> [TEXT EXCERPT]
The building's rough wall texture and eroded form suggest that it was carved by time from the earth itself — a highly appropriate aesthetic for a structure that houses the artwork and cultural artifacts of native peoples tied to the land.
The west side of the building is nearly monolithic, appearing impregnable, with ribbon windows and a sheer precipice of craggy stone. From this direction, the museum looks more like a castle with a moat, its wavy surface stratified, and you get the creepy feeling that someone is watching you from those window slits.
As it faces east, toward the rising sun and the U.S. Capitol, the building's form erodes and it transforms into a cavernous main entrance. Squint and you can almost imagine this side of the building as a cliff dwelling.
Pot of Many Cooks
The museum design has a confusing parentage. There were so many architects involved in this project that it is hard to keep track of them. Venturi, Scott Brown & Associates wrote an architecture program in 1991, which guided the Smithsonian's discussions with Native Americans whose culture would be represented in the museum.
The person that the Smithsonian refers to as the "project designer," Canadian architect Douglas Cardinal, gave the building its signature idiosyncratic form. Both Cardinal and the firm he was working in collaboration with, GBQC Architects of Philadelphia, were dismissed from the job by the Smithsonian, which cited delays.

> [TASKS FOR THIS EXERCISE]
a - According to the excerpt on the museum's architecture, which firm wrote an architecture program in 1991?
b - Carry on the excerpt on the museum's architecture from its final sentence.

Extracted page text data
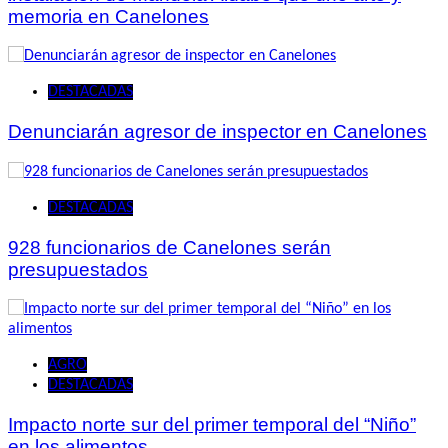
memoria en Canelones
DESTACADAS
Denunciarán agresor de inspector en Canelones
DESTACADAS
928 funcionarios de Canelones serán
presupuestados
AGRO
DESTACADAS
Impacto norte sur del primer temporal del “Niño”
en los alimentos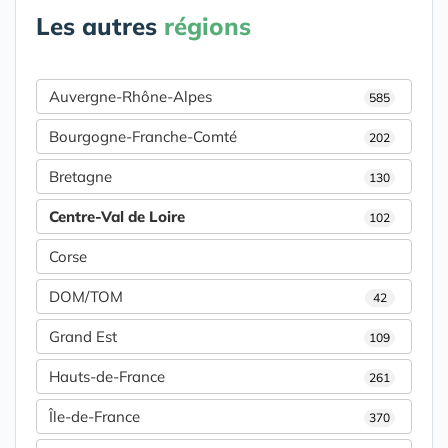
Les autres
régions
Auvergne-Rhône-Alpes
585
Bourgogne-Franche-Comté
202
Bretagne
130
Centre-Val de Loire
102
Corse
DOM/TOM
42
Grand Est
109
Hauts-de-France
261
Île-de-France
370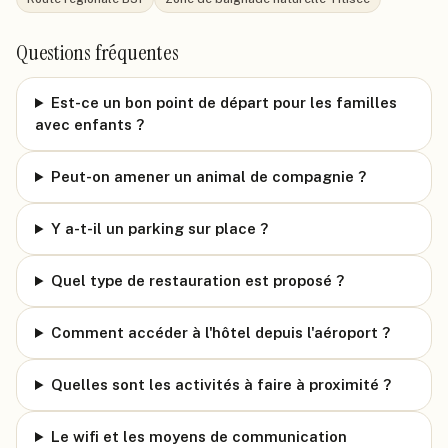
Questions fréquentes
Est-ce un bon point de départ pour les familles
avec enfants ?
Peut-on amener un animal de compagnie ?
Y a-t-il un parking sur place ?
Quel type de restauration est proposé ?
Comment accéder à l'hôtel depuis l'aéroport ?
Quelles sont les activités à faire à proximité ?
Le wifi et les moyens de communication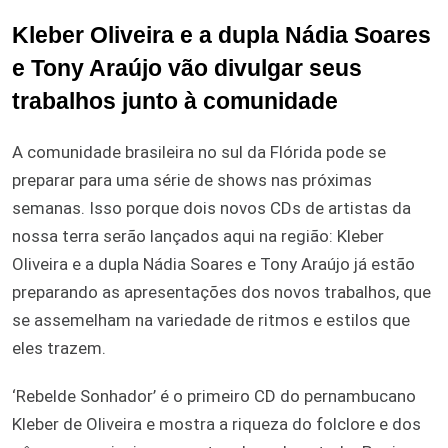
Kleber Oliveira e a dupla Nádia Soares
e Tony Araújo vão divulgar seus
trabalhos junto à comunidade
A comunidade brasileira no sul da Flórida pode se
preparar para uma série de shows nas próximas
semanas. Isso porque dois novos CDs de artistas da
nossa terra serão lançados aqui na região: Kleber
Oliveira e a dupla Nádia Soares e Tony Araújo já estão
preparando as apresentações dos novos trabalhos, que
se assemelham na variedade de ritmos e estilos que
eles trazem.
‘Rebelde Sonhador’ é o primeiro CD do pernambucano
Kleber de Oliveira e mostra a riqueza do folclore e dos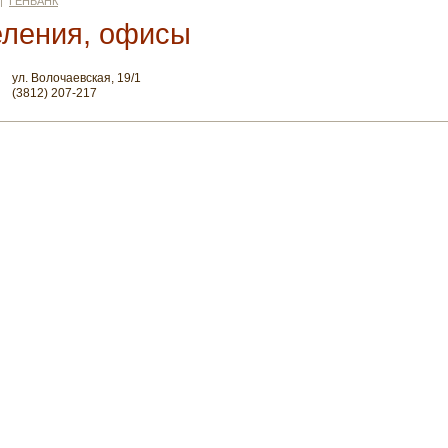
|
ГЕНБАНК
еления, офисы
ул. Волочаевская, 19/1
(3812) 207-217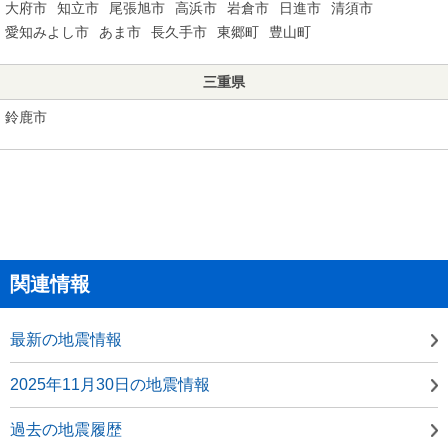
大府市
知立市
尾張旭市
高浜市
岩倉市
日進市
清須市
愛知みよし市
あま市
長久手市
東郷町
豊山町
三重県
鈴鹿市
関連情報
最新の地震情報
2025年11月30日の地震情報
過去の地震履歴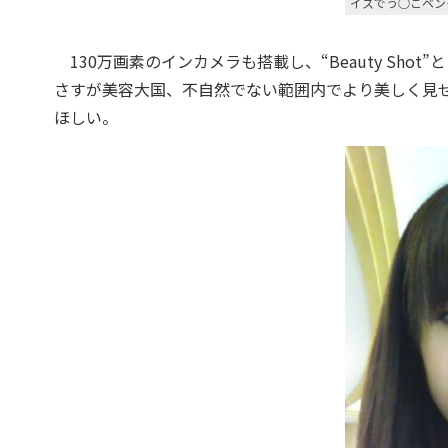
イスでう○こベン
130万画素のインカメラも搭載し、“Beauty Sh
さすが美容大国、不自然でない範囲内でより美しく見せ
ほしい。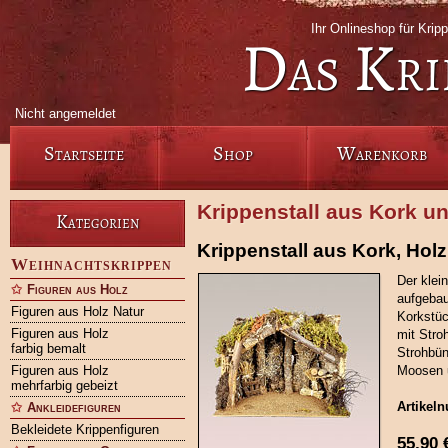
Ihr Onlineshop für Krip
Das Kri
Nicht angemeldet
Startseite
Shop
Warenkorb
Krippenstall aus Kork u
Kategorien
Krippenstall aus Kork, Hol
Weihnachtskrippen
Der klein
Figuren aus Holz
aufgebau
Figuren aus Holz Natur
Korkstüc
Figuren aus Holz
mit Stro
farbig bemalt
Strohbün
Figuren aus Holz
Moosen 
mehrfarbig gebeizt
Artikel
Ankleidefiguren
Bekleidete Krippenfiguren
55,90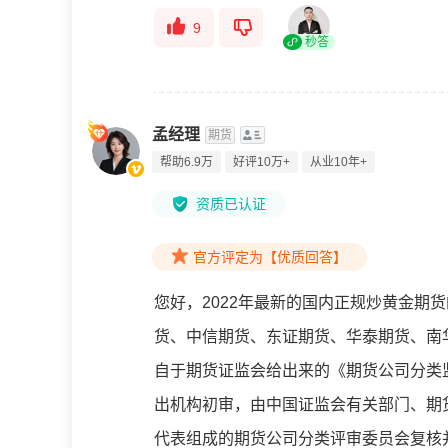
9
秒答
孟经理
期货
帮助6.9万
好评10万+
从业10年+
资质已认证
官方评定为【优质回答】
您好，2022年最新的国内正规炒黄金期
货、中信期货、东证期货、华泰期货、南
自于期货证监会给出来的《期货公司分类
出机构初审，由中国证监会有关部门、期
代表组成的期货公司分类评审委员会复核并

> [ANSWERS FOR EACH ITEM]
a - Venturi, Scott Brown & Associates.

b -
Cardinal claims that he has not been paid for $1 million worth of work, and he has disavowed the museum that took shape after his dismissal. (Cardinal was invited by the museum's director, W. Richard West, to the dedication, but declined to attend.)
After the departure of Cardinal (whose lineage includes the Blackfoot tribe), the Smithsonian brought in as "project architects" Jones & Jones of Seattle (principal Johnpaul Jones is Cherokee/Choctaw) and SmithGroup of Washington, D.C., in association with Lou Weller (a Caddo descendant) and the Native American Design Collaborative, and the Polshek Partnership Architects of New York. Ramona Sakiestewa (Hopi) and Donna House (Navajo/Oneida) served as design consultants. Landscape architects were Jones & Jones and EDAW of Alexandria, Virginia.
With all these contributors, Cardinal's distinctive style might have been diluted, but it is still strong. Where it is weakest is in the details — the Cardinal design looks as though it is spread too thin, as if the many participating architects could not finish the building with the same measure of sure and sophisticated organic detailing for which Cardinal is noted.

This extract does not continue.